Previously, a wide variety of rotational position detectors have been proposed. These detectors may be roughly divided into two groups. The first group includes optical or magnetic pulse encoders, which output detected information on rotational position in the form of pulse signals. The second group includes optical or magnetic resolvers, which convert the angular information into analog signals using a sine or cosine function.
A photoelectric conversion-type of rotational position detector has previously been proposed, and is illustrated in its essentials in FIGS. 4(a)-(e). FIG. 4(a) illustrates the primary components of the position detector. A rotating shaft 1 of a rotating body (not shown) extends concentrically through a light emitting member 2, such as a diode, and is joined to a light shielding disk 3. Light shielding disk 3 includes a light transmission window 31, which permits light from light emitting member 2 to be transmitted to a light receiving member 4 having a light receiving portion 41.
Referring to FIG. 4(a), light receiving disk 4 includes, for example, a semicircular light receiving portion 41. Light receiving disk 4 is fixedly disposed, and is spaced a predetermined distance from light shielding disk 3 to avoid contact between light emitting disk 4 and light shielding disk 3. Light transmission window 31 permits transmission of light over an area of light receiving disk 4 defined by the rotation through 180 degrees from a predetermined reference axis passing through the central axis of rotating shaft 1.
FIGS. 4(b)-(d) illustrate various transitions that occur as light shielding disk 3 rotates with respect to light receiving disk 4. In FIG. 4(b), o is a reference axis on light receiving disk 4, and .beta. is a reference axis on light shielding disk 3. The angle .theta. is the angle between the axes .alpha. and .beta. and therefore varies as light shielding disk 3 rotates, as shown in FIGS. 4(b)-(d).

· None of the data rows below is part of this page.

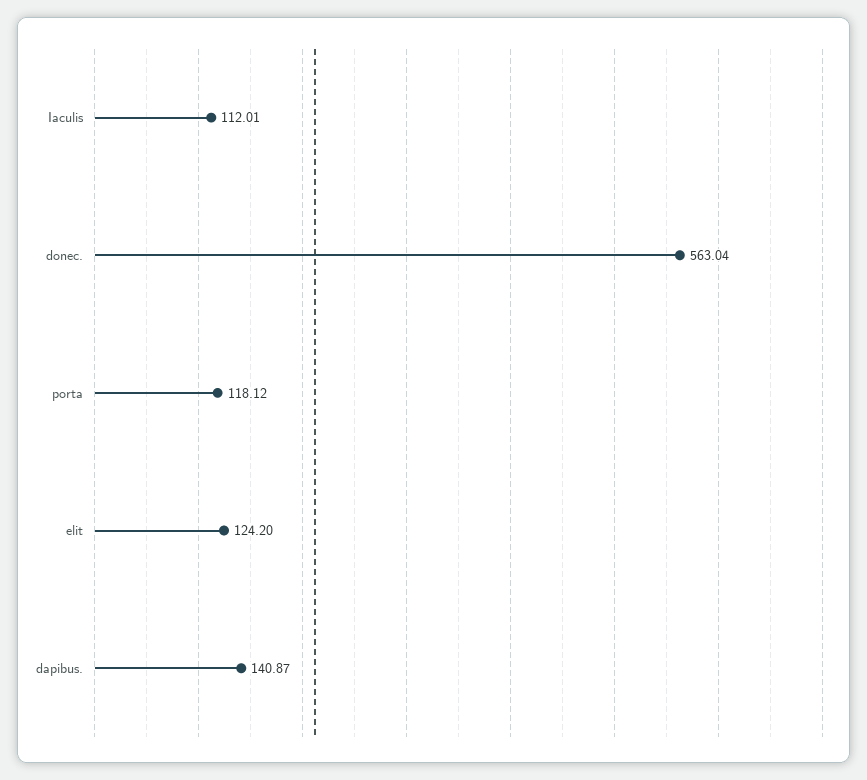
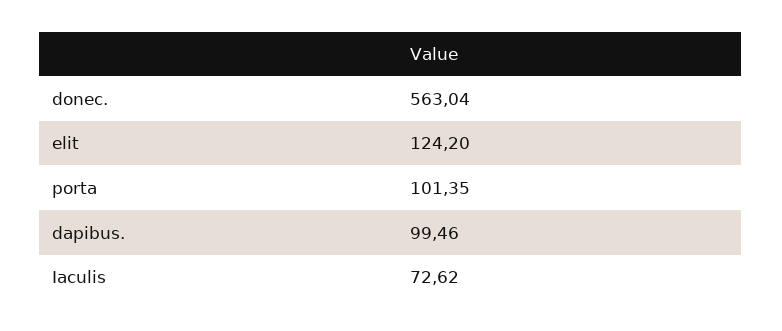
  {
-   "Iaculis": 112.01,
+   "Iaculis": 72.62,
    "donec.": 563.04,
-   "porta": 118.12,
+   "porta": 101.35,
    "elit": 124.2,
-   "dapibus.": 140.87
+   "dapibus.": 99.46
  }

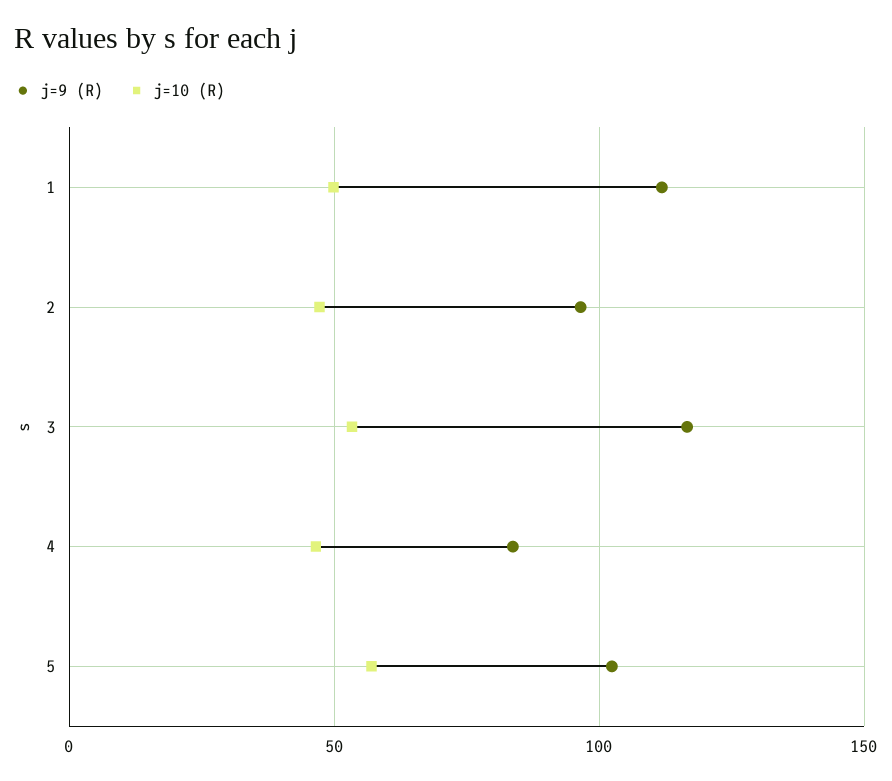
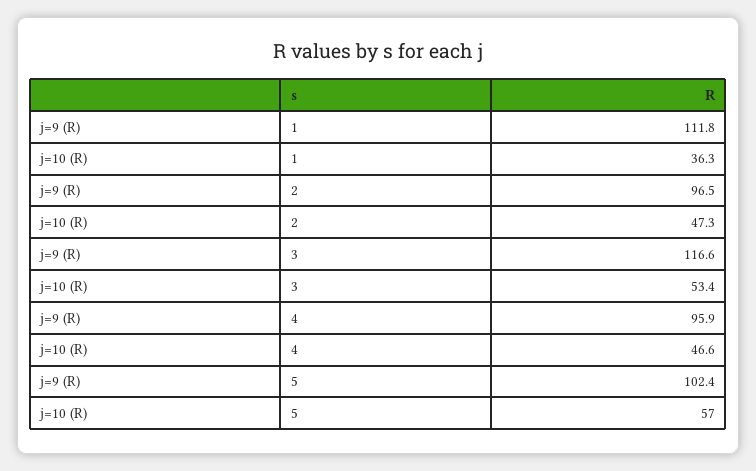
  {
    "j=9 (R)": {
      "1": 111.8,
      "2": 96.5,
      "3": 116.6,
-     "4": 85,
+     "4": 95.9,
      "5": 102.4
    },
    "j=10 (R)": {
-     "1": 50,
+     "1": 36.3,
      "2": 47.3,
      "3": 53.4,
      "4": 46.6,
      "5": 57
    }
  }

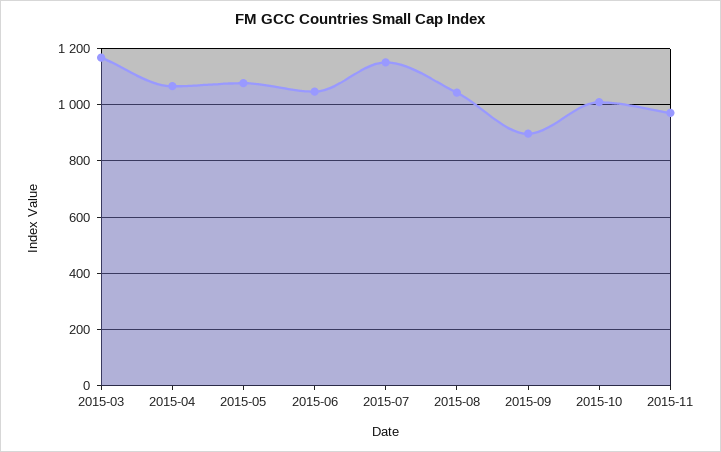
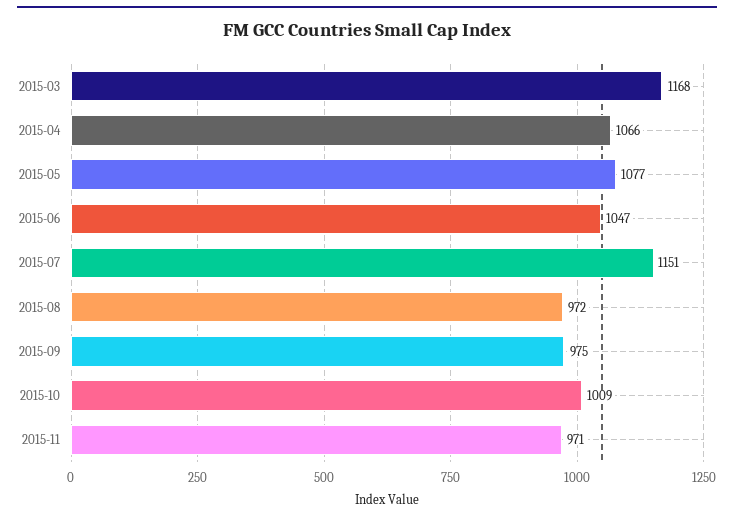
  {
    "2015-03": 1168,
    "2015-04": 1066,
    "2015-05": 1077,
    "2015-06": 1047,
    "2015-07": 1151,
-   "2015-08": 1050,
+   "2015-08": 972,
-   "2015-09": 900,
+   "2015-09": 975,
    "2015-10": 1009,
    "2015-11": 971
  }

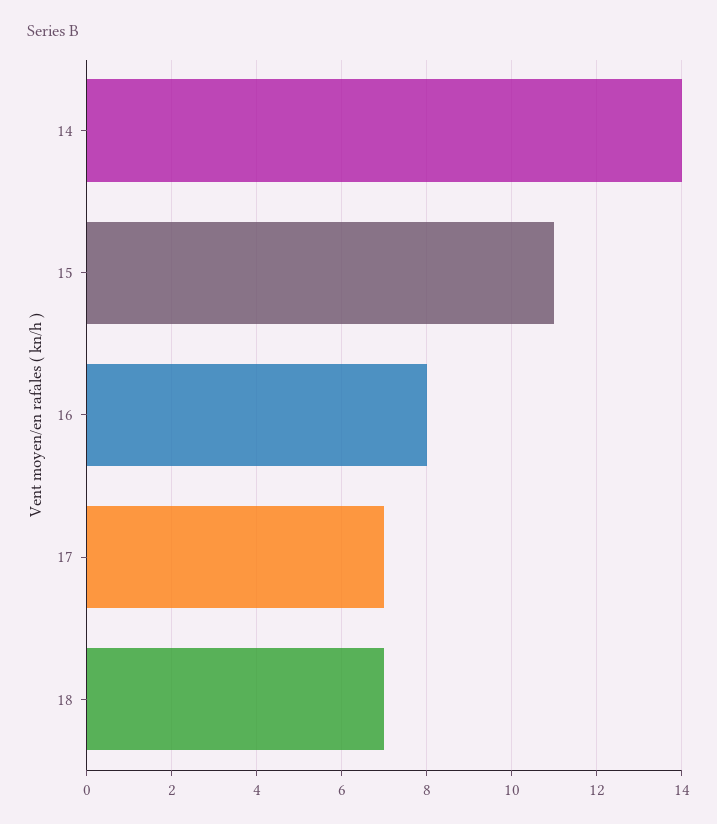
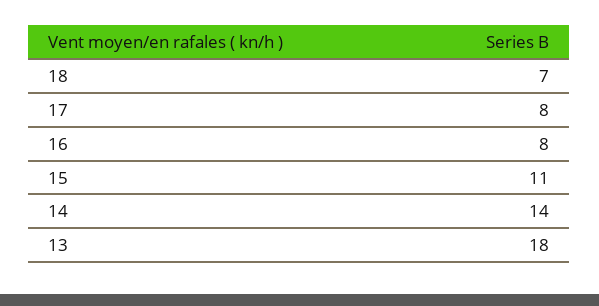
  {
    "14": 14,
    "15": 11,
    "16": 8,
-   "17": 7,
+   "17": 8,
-   "18": 7
+   "18": 7,
+   "13": 18
  }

If counterclockwise rotation (denoted CCW in the Figures) is designated as the forward direction of light shielding disk 3, the exposed areas 41A, 41B and 41C of the light receiving portion 41 varies with the rotation of the light shielding disk 3. This area is represented by S, and increases as light shielding member 3 rotates CCW from .theta.=0, where S=0, to .theta.=.pi., where S is maximized. As .theta. increases from .pi. to 2.pi., S decreases proportionally until S=0. This variation is shown graphically in FIG. 4(e).
If light receiving portion 41 is formed from a photoelectric conversion material, such as amorphous silicon, for generating an electric current in proportion to the area that is exposed to light, the output short circuit current I.sub.sc is generated in quantities proportional to the area S of exposed light receiving portion. This is also illustrated in FIG. 4(e). Rotational positions, measured as angles, of the rotating object can therefore be determined by measurement of the output short circuit current I.sub.sc.
One embodiment of such a resolver is shown in FIG. 5(a). Two light receiving portions 42 and 43 are shaped such that the size of the area S viewed through a light transmitting window (not shown) of a light shielding disk is a sine function of the angle. Light receiving potions 42 and 43 are each disposed to be spatially 90 degrees out of phase from the other. Two sinusoidal outputs I.sub.sc1 and I.sub.sc2 are thereby obtained, having a phase difference of ninety degrees, as shown in FIG. 5(b).
FIG. 6 shows another embodiment, in which the light receiving portions are configured to obtain four sinusoidal output signals each differing in phase by ninety degrees. Light receiving portions 44E, 44F, 44G and 44H are connected respectively to I.sub.sc output electrodes 45E, 45F, 45G and 45H by conductors 46E, 46F, 46G and 46H, respectively, made from the same photoelectric converting material as each light receiving portion. A metal mask 47 having windows 47E, 47F, 47G and 47H corresponding to the light receiving portions is placed over the conductors to prevent the generation of electric power in the conductors by exposure to light.
Position indicators of the types described have several inherent problems. First, they require predetermined spacing between light receiving portions such that one light receiving portion is not connected to another. All light receiving portions are therefore of different shapes, and differ from each in amplitude as well as in phase. Second, the spacings as to outer light receiving portions must be made wide enough to accommodate conductors (such as 46G and 46H of the embodiment shown in FIG. 6) leading from inner light receiving portions (such as 44G and 44H). Third, when the number of light receiving portions is increased to obtain a greater number of phase differentiated output signals, the constraints just described become even more limiting.
A fourth problem associated with the previously described embodiments lies in the positional adjustment of the metal mask (such as 47 in FIG. 6). Such adjustments must be made in both the radial and circumferential directions to assure proper alignment.
Finally, the conductors (such as 46E, 46F, 46G and 46H) typically are of differing lengths. As a result the impedances introduced by such conductors differ from each other.
These problems result in difficulty in the miniaturization of photoelectric conversion-type position indicators and improvements in the efficacy of such devices.